### Task item
Give the data back exactly. Leave out any images.

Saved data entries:
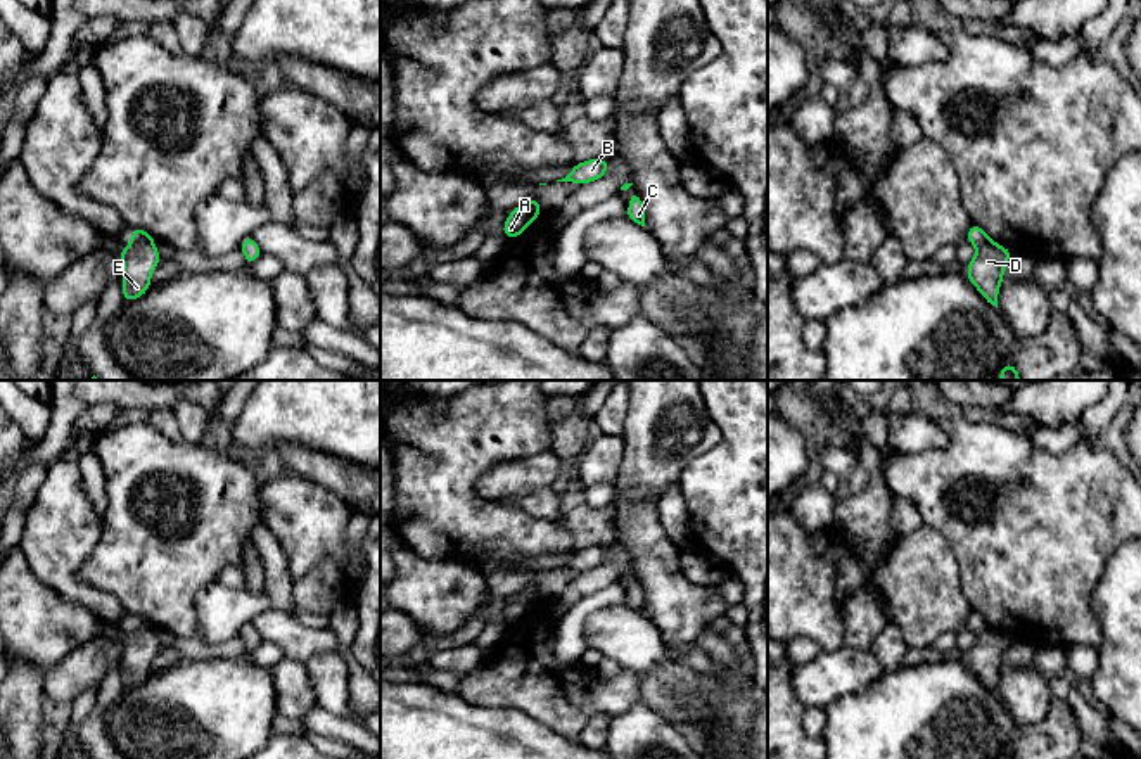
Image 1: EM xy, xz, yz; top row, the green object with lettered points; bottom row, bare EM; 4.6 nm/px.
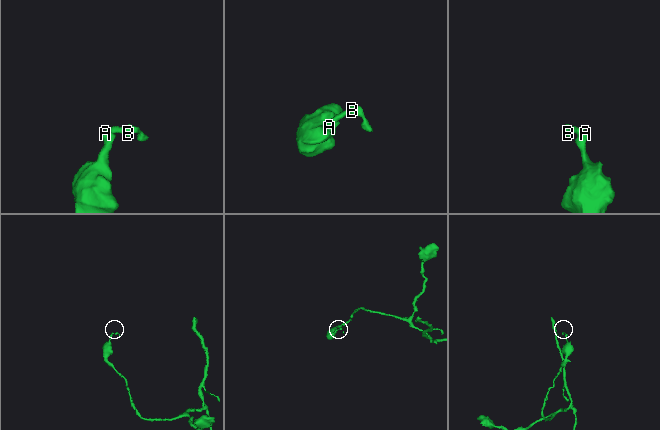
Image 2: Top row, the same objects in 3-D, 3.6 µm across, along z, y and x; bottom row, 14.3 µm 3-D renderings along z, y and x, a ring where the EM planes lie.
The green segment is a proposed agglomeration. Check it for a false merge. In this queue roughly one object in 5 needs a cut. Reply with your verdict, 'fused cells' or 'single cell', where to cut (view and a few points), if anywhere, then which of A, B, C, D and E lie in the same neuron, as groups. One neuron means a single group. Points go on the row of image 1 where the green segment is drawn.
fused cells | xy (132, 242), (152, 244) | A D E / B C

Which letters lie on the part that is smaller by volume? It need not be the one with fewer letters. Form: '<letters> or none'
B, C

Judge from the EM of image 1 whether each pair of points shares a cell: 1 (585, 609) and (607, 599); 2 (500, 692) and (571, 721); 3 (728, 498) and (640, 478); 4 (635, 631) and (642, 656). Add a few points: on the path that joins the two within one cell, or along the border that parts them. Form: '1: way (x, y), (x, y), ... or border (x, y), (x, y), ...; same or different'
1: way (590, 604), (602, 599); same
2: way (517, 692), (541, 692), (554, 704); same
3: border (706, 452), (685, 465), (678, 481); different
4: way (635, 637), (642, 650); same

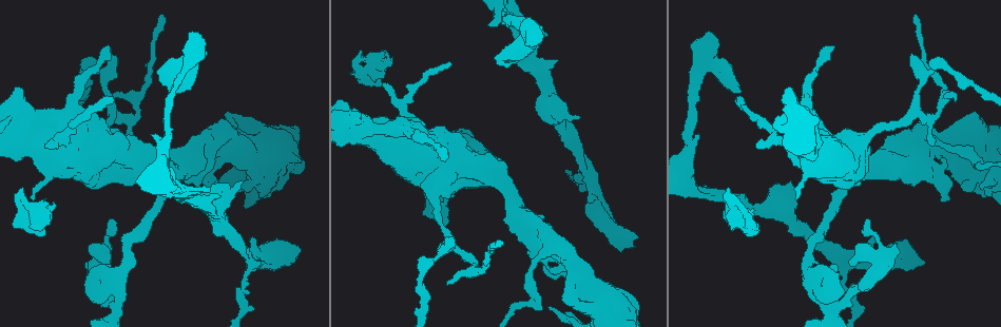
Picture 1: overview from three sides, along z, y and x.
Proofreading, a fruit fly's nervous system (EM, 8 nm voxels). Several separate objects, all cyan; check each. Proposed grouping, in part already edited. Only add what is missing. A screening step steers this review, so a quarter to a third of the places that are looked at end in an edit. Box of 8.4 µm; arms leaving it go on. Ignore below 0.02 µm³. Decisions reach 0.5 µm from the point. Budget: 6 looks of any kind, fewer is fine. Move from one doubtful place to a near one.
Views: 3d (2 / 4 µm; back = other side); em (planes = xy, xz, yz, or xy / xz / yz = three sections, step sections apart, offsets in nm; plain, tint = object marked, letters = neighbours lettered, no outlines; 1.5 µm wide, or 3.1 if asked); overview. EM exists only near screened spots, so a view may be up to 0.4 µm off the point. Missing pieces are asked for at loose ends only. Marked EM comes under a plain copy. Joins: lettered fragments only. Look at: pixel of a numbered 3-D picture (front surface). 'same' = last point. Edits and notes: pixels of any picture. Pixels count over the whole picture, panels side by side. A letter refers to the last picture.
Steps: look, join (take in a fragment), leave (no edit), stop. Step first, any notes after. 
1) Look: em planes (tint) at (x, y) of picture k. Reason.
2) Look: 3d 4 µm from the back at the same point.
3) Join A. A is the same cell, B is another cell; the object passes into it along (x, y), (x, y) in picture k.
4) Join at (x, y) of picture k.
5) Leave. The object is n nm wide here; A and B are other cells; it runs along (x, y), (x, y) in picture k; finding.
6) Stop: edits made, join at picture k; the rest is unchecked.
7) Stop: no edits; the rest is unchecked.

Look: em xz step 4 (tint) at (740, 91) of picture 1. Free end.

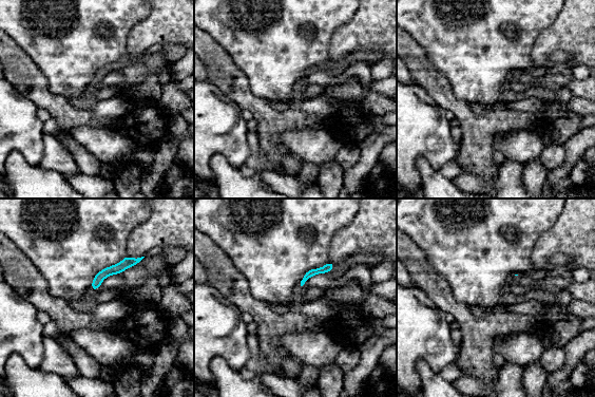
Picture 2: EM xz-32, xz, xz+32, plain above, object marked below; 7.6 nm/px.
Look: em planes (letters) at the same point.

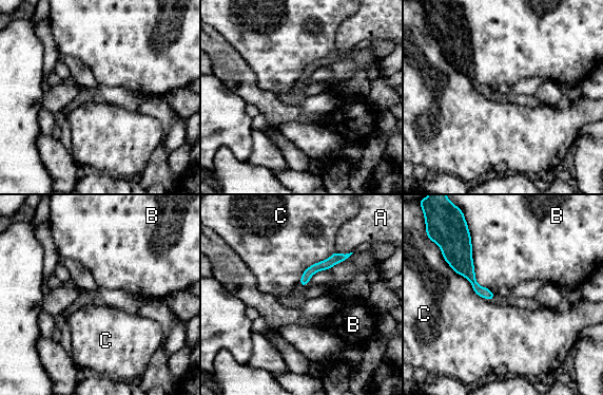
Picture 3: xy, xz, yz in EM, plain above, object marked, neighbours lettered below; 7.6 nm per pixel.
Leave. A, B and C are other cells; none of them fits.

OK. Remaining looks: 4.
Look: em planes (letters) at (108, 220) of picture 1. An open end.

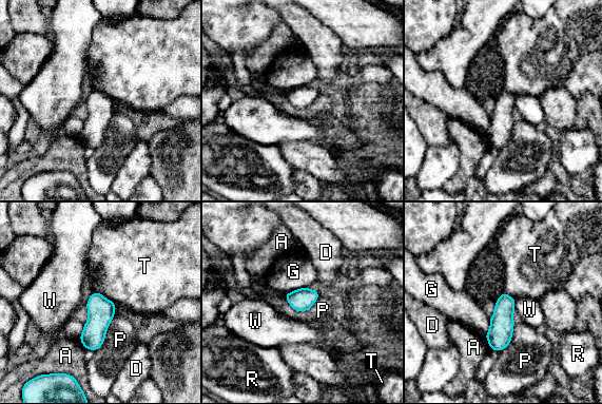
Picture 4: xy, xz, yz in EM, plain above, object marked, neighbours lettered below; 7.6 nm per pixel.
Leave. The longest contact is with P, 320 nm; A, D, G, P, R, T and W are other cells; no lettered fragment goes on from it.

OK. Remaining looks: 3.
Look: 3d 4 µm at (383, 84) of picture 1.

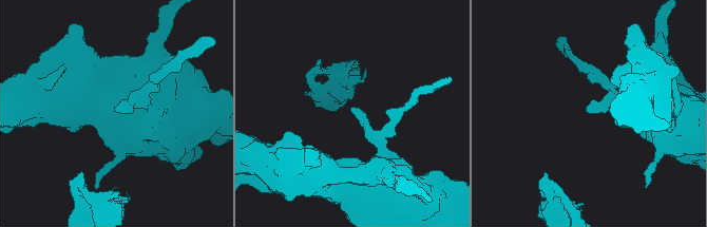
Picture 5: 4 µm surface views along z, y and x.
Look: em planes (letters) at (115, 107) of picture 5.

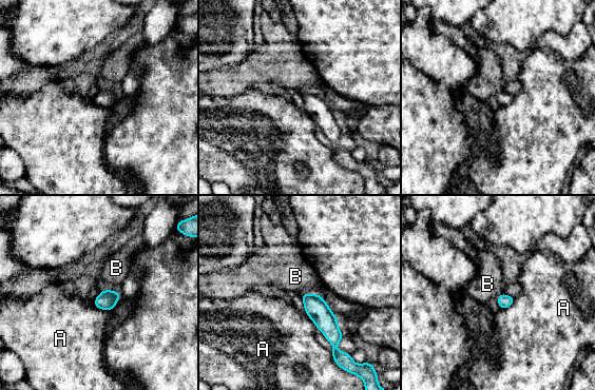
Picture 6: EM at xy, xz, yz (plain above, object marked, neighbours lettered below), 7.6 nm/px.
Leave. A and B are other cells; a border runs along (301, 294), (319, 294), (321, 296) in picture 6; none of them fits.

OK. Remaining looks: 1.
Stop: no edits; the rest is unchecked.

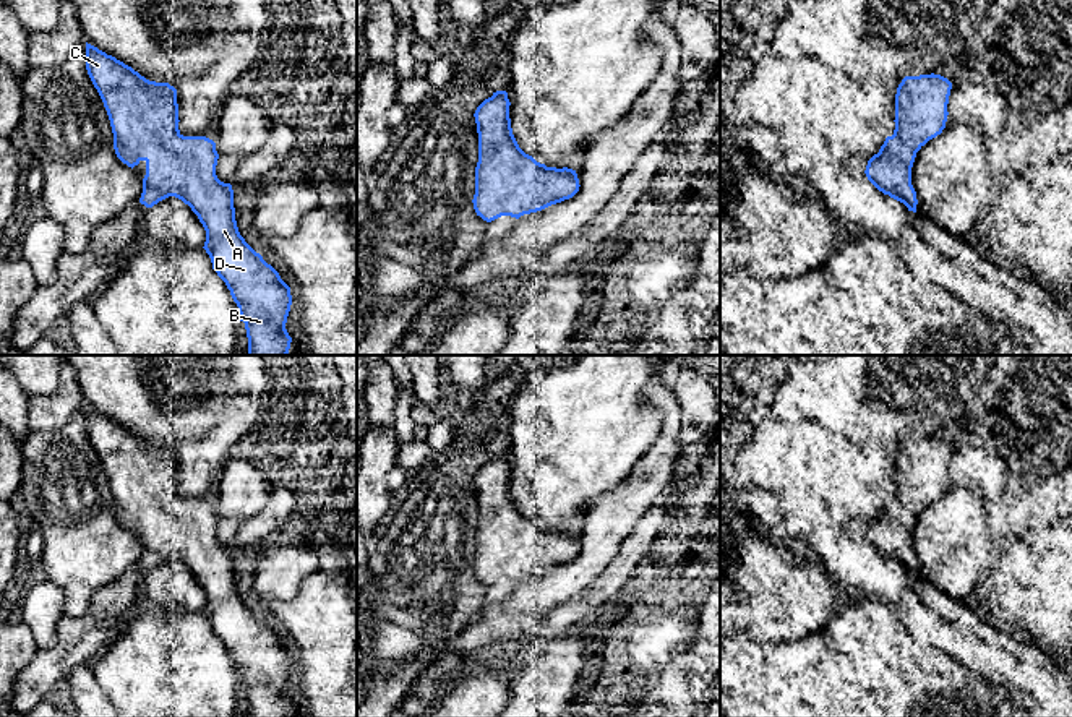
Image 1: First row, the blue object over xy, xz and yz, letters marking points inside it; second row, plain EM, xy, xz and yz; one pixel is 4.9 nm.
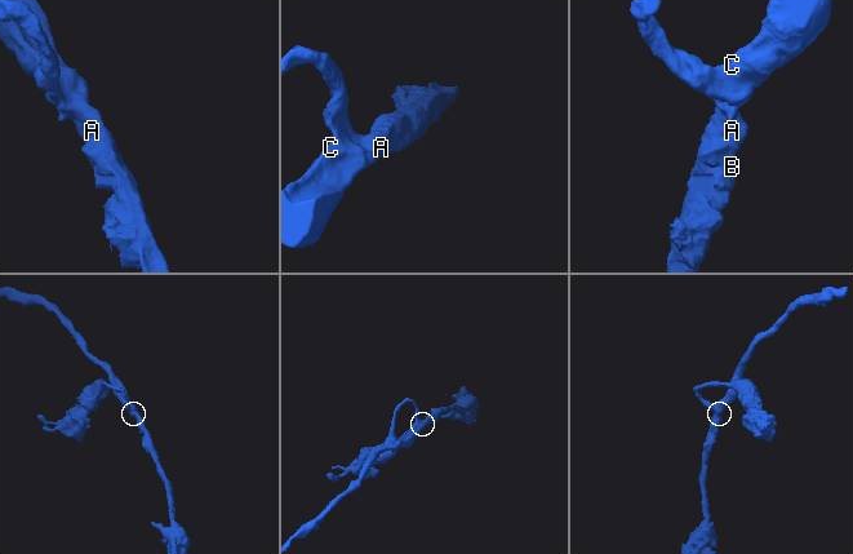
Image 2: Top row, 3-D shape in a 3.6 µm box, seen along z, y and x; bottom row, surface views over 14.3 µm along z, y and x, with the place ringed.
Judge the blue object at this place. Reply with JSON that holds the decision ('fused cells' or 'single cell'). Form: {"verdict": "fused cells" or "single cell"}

### Solution for this exercise
Image 1: EM xy, xz, yz; top row, the green object with lettered points; bottom row, bare EM; 4.6 nm/px.
Image 2: Top row, the same objects in 3-D, 3.6 µm across, along z, y and x; bottom row, 14.3 µm 3-D renderings along z, y and x, a ring where the EM planes lie.
The green segment is a proposed agglomeration. Check it for a false merge. In this queue roughly one object in 5 needs a cut. Reply with your verdict, 'fused cells' or 'single cell', where to cut (view and a few points), if anywhere, then which of A, B, C, D and E lie in the same neuron, as groups. One neuron means a single group. Points go on the row of image 1 where the green segment is drawn.
fused cells | xy (132, 242), (152, 244) | A D E / B C

Which letters lie on the part that is smaller by volume? It need not be the one with fewer letters. Form: '<letters> or none'
B, C

Judge from the EM of image 1 whether each pair of points shares a cell: 1 (585, 609) and (607, 599); 2 (500, 692) and (571, 721); 3 (728, 498) and (640, 478); 4 (635, 631) and (642, 656). Add a few points: on the path that joins the two within one cell, or along the border that parts them. Form: '1: way (x, y), (x, y), ... or border (x, y), (x, y), ...; same or different'
1: way (590, 604), (602, 599); same
2: way (517, 692), (541, 692), (554, 704); same
3: border (706, 452), (685, 465), (678, 481); different
4: way (635, 637), (642, 650); same

Picture 1: overview from three sides, along z, y and x.
Proofreading, a fruit fly's nervous system (EM, 8 nm voxels). Several separate objects, all cyan; check each. Proposed grouping, in part already edited. Only add what is missing. A screening step steers this review, so a quarter to a third of the places that are looked at end in an edit. Box of 8.4 µm; arms leaving it go on. Ignore below 0.02 µm³. Decisions reach 0.5 µm from the point. Budget: 6 looks of any kind, fewer is fine. Move from one doubtful place to a near one.
Views: 3d (2 / 4 µm; back = other side); em (planes = xy, xz, yz, or xy / xz / yz = three sections, step sections apart, offsets in nm; plain, tint = object marked, letters = neighbours lettered, no outlines; 1.5 µm wide, or 3.1 if asked); overview. EM exists only near screened spots, so a view may be up to 0.4 µm off the point. Missing pieces are asked for at loose ends only. Marked EM comes under a plain copy. Joins: lettered fragments only. Look at: pixel of a numbered 3-D picture (front surface). 'same' = last point. Edits and notes: pixels of any picture. Pixels count over the whole picture, panels side by side. A letter refers to the last picture.
Steps: look, join (take in a fragment), leave (no edit), stop. Step first, any notes after. 
1) Look: em planes (tint) at (x, y) of picture k. Reason.
2) Look: 3d 4 µm from the back at the same point.
3) Join A. A is the same cell, B is another cell; the object passes into it along (x, y), (x, y) in picture k.
4) Join at (x, y) of picture k.
5) Leave. The object is n nm wide here; A and B are other cells; it runs along (x, y), (x, y) in picture k; finding.
6) Stop: edits made, join at picture k; the rest is unchecked.
7) Stop: no edits; the rest is unchecked.

Look: em xz step 4 (tint) at (740, 91) of picture 1. Free end.

Picture 2: EM xz-32, xz, xz+32, plain above, object marked below; 7.6 nm/px.
Look: em planes (letters) at the same point.

Picture 3: xy, xz, yz in EM, plain above, object marked, neighbours lettered below; 7.6 nm per pixel.
Leave. A, B and C are other cells; none of them fits.

OK. Remaining looks: 4.
Look: em planes (letters) at (108, 220) of picture 1. An open end.

Picture 4: xy, xz, yz in EM, plain above, object marked, neighbours lettered below; 7.6 nm per pixel.
Leave. The longest contact is with P, 320 nm; A, D, G, P, R, T and W are other cells; no lettered fragment goes on from it.

OK. Remaining looks: 3.
Look: 3d 4 µm at (383, 84) of picture 1.

Picture 5: 4 µm surface views along z, y and x.
Look: em planes (letters) at (115, 107) of picture 5.

Picture 6: EM at xy, xz, yz (plain above, object marked, neighbours lettered below), 7.6 nm/px.
Leave. A and B are other cells; a border runs along (301, 294), (319, 294), (321, 296) in picture 6; none of them fits.

OK. Remaining looks: 1.
Stop: no edits; the rest is unchecked.

Image 1: First row, the blue object over xy, xz and yz, letters marking points inside it; second row, plain EM, xy, xz and yz; one pixel is 4.9 nm.
Image 2: Top row, 3-D shape in a 3.6 µm box, seen along z, y and x; bottom row, surface views over 14.3 µm along z, y and x, with the place ringed.
Judge the blue object at this place. Reply with JSON that holds the decision ('fused cells' or 'single cell'). Form: {"verdict": "fused cells" or "single cell"}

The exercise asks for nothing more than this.